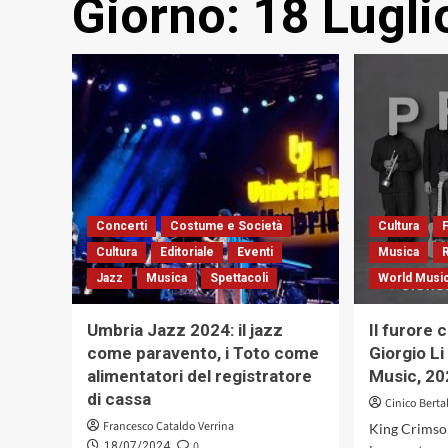
Giorno:
18 Lugli
Concerti
Costume e Società
Cultura
Cultura
Editoriale
Eventi
Musica
Jazz
Musica
Spettacoli
World Musi
Umbria Jazz 2024: il jazz
Il furore 
come paravento, i Toto come
Giorgio Li
alimentatori del registratore
Music, 20
di cassa
Cinico Berta
Francesco Cataldo Verrina
King Crimson,
0
18/07/2024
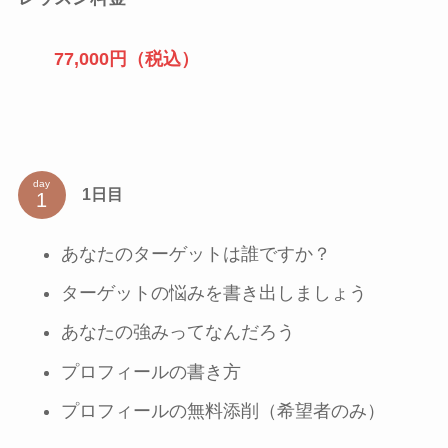
77,000円（税込）
day
1日目
あなたのターゲットは誰ですか？
ターゲットの悩みを書き出しましょう
あなたの強みってなんだろう
プロフィールの書き方
プロフィールの無料添削（希望者のみ）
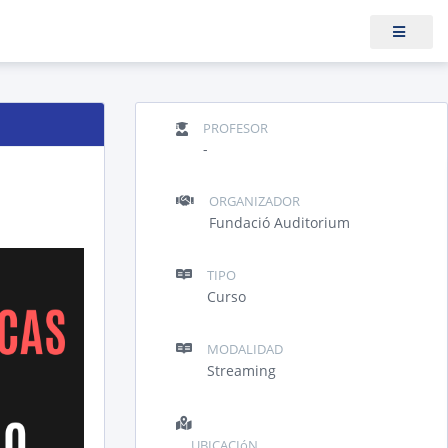
PROFESOR
-
ORGANIZADOR
Fundació Auditorium
TIPO
Curso
MODALIDAD
Streaming
UBICACIóN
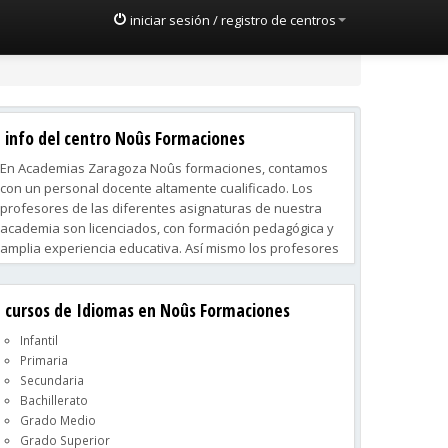
iniciar sesión / registro de centros
info del centro Noûs Formaciones
En Academias Zaragoza Noûs formaciones, contamos
con un personal docente altamente cualificado. Los
profesores de las diferentes asignaturas de nuestra
academia son licenciados, con formación pedagógica y
amplia experiencia educativa. Así mismo los profesores
de idiomas son nativos y bilingües con formación y
experiencia en la enseñanza del idioma tanto para
cursos de Idiomas en Noûs Formaciones
niños como para adultos.
Infantil
Primaria
Secundaria
Bachillerato
Grado Medio
Grado Superior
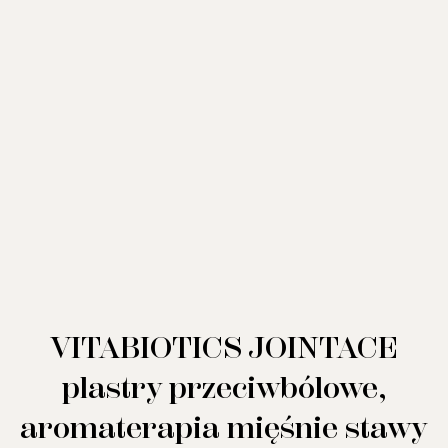
VITABIOTICS JOINTACE
plastry przeciwbólowe,
aromaterapia mięśnie stawy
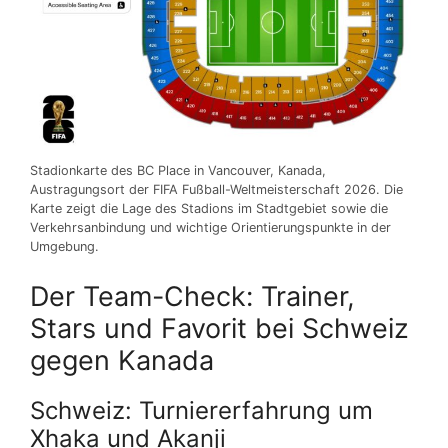
Stadionkarte des BC Place in Vancouver, Kanada,
Austragungsort der FIFA Fußball-Weltmeisterschaft 2026. Die
Karte zeigt die Lage des Stadions im Stadtgebiet sowie die
Verkehrsanbindung und wichtige Orientierungspunkte in der
Umgebung.
Der Team-Check: Trainer,
Stars und Favorit bei Schweiz
gegen Kanada
Schweiz: Turniererfahrung um
Xhaka und Akanji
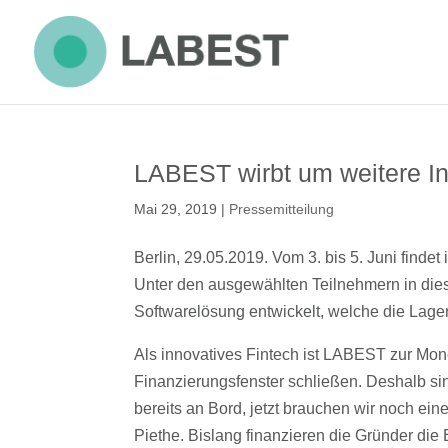
LABEST wirbt um weitere I
Mai 29, 2019
|
Pressemitteilung
Berlin, 29.05.2019. Vom 3. bis 5. Juni find
Unter den ausgewählten Teilnehmern in dies
Softwarelösung entwickelt, welche die Lage
Als innovatives Fintech ist LABEST zur Mone
Finanzierungsfenster schließen. Deshalb si
bereits an Bord, jetzt brauchen wir noch e
Piethe. Bislang finanzieren die Gründer die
++++++
» **Task instructions**
No picture is to appear in the copy; every entry above is otherwise to be printed verbatim.

» **Completed exercise**
Giorno:
18 Lugli
Concerti
Costume e Società
Cultura
Cultura
Editoriale
Eventi
Musica
Jazz
Musica
Spettacoli
World Musi
Umbria Jazz 2024: il jazz
Il furore 
come paravento, i Toto come
Giorgio Li
alimentatori del registratore
Music, 20
di cassa
Cinico Berta
Francesco Cataldo Verrina
King Crimson,
0
18/07/2024
77,000円（税込）
day
1日目
あなたのターゲットは誰ですか？
ターゲットの悩みを書き出しましょう
あなたの強みってなんだろう
プロフィールの書き方
プロフィールの無料添削（希望者のみ）
PROFESOR
-
ORGANIZADOR
Fundació Auditorium
TIPO
Curso
MODALIDAD
Streaming
UBICACIóN
iniciar sesión / registro de centros
info del centro Noûs Formaciones
En Academias Zaragoza Noûs formaciones, contamos
con un personal docente altamente cualificado. Los
profesores de las diferentes asignaturas de nuestra
academia son licenciados, con formación pedagógica y
amplia experiencia educativa. Así mismo los profesores
de idiomas son nativos y bilingües con formación y
experiencia en la enseñanza del idioma tanto para
cursos de Idiomas en Noûs Formaciones
niños como para adultos.
Infantil
Primaria
Secundaria
Bachillerato
Grado Medio
Grado Superior
VITABIOTICS JOINTACE
plastry przeciwbólowe,
aromaterapia mięśnie stawy
Stadionkarte des BC Place in Vancouver, Kanada,
Austragungsort der FIFA Fußball-Weltmeisterschaft 2026. Die
Karte zeigt die Lage des Stadions im Stadtgebiet sowie die
Verkehrsanbindung und wichtige Orientierungspunkte in der
Umgebung.
Der Team-Check: Trainer,
Stars und Favorit bei Schweiz
gegen Kanada
Schweiz: Turniererfahrung um
Xhaka und Akanji
LABEST wirbt um weitere I
Mai 29, 2019
|
Pressemitteilung
Berlin, 29.05.2019. Vom 3. bis 5. Juni find
Unter den ausgewählten Teilnehmern in dies
Softwarelösung entwickelt, welche die Lage
Als innovatives Fintech ist LABEST zur Mone
Finanzierungsfenster schließen. Deshalb si
bereits an Bord, jetzt brauchen wir noch e
Piethe. Bislang finanzieren die Gründer die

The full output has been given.